- [Extracted material]
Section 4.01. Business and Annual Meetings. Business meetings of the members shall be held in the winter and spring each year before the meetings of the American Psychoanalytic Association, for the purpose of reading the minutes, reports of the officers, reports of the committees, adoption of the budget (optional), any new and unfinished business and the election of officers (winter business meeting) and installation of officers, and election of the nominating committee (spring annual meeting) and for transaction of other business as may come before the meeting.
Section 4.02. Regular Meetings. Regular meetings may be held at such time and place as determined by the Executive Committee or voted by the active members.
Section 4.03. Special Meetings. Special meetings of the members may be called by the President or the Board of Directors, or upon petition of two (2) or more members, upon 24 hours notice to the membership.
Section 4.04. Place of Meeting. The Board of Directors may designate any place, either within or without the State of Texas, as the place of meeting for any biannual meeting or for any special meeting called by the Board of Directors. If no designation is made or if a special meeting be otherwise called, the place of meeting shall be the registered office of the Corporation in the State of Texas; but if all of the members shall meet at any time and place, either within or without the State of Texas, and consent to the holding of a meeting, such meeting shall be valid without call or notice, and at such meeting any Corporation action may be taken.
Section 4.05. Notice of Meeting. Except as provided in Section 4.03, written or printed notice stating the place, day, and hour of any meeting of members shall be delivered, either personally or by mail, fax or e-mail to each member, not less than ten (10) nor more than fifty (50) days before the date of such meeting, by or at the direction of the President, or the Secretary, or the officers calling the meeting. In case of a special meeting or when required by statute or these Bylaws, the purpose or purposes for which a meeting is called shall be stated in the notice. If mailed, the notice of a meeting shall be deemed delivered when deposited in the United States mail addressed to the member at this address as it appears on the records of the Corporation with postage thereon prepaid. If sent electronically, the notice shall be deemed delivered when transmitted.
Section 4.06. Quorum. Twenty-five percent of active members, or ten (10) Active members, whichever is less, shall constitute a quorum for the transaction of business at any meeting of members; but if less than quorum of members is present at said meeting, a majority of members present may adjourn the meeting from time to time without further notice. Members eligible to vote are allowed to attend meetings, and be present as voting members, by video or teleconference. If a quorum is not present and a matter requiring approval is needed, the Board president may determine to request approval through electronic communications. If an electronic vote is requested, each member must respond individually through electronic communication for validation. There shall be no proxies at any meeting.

- [Exercise aim]
Copy every line from the records above that contains the word "Directors".

- [Solution to this problem]
Section 4.03. Special Meetings. Special meetings of the members may be called by the President or the Board of Directors, or upon petition of two (2) or more members, upon 24 hours notice to the membership.
Section 4.04. Place of Meeting. The Board of Directors may designate any place, either within or without the State of Texas, as the place of meeting for any biannual meeting or for any special meeting called by the Board of Directors. If no designation is made or if a special meeting be otherwise called, the place of meeting shall be the registered office of the Corporation in the State of Texas; but if all of the members shall meet at any time and place, either within or without the State of Texas, and consent to the holding of a meeting, such meeting shall be valid without call or notice, and at such meeting any Corporation action may be taken.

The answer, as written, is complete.